颠簸的车里,浓浓的皮质座套的味道,让我本不舒服的胃里。产生了剧烈的化学反应。我的身体不断的抽痛,我的手不断的颤抖,小腹的剧痛更是令我生不如死。
“马上就到医院了。马上就到医院了,薇薇。薇薇,能不能听到我的声音?恩?”南山北把车停到红绿灯下。回头关切的望着我问。
他用手牢牢抓了抓我的手,在他焦急的眼睛里,我看到自己惨白的脸,和颤抖的嘴唇。
“嘘!你别说话。别说话。咱们马上就到,狗屁红绿灯。都这时候了,我还等啥绿灯。脑子傻掉了……”
到了医院,南山北把我抱下车。往急诊楼跑去,嘴里一边大叫着:“医生---医生---”
急诊室的门打开,在一众医生和护士的簇拥下。南山北将我轻轻放在手术台上。
一个四十来岁的女医生,看着我。禁不住责怨南山北。“你这个老公是怎么当的啊。让自己的老婆流了这么多的血!快出去!到门口守着!”

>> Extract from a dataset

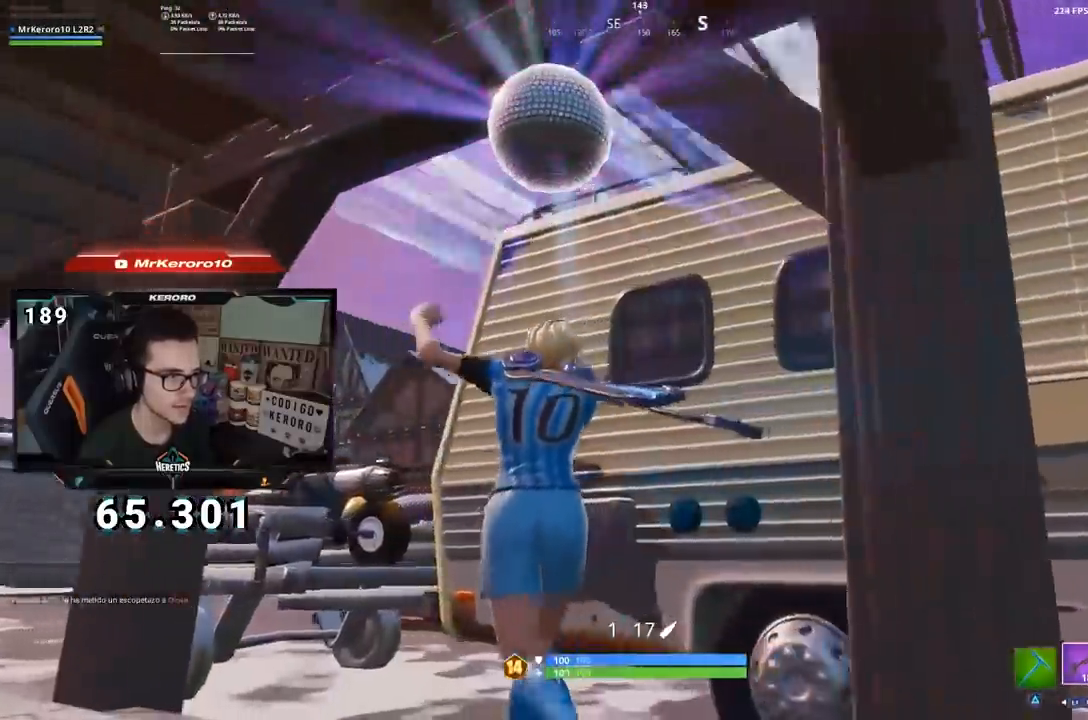
{"buttons": [], "left_stick": "right", "right_stick": "right", "events": [[167, "left_stick", "right"], [201, "right_stick", "center"], [334, "right_stick", "right"]]}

“薇薇。我到门口等你啊!医生,你们一定要帮她保住孩子!我先谢谢你们了!”
嘈杂的声音被关在急诊室门外,换之的,是一堆冰冷的仪器的声音。
我对忙乱中的女医生,虚弱的说:“大姐,大姐,求求你,一定要保住我的孩子。实在不行,就舍母保子。”
“放心吧,我们一定会尽力的!”女医生说。
昏迷之后,再次醒来,我已经身在病房,三个床位的病房,只有我一个。空空荡荡的白色房间里,浓烈的药水味道,迎面扑来。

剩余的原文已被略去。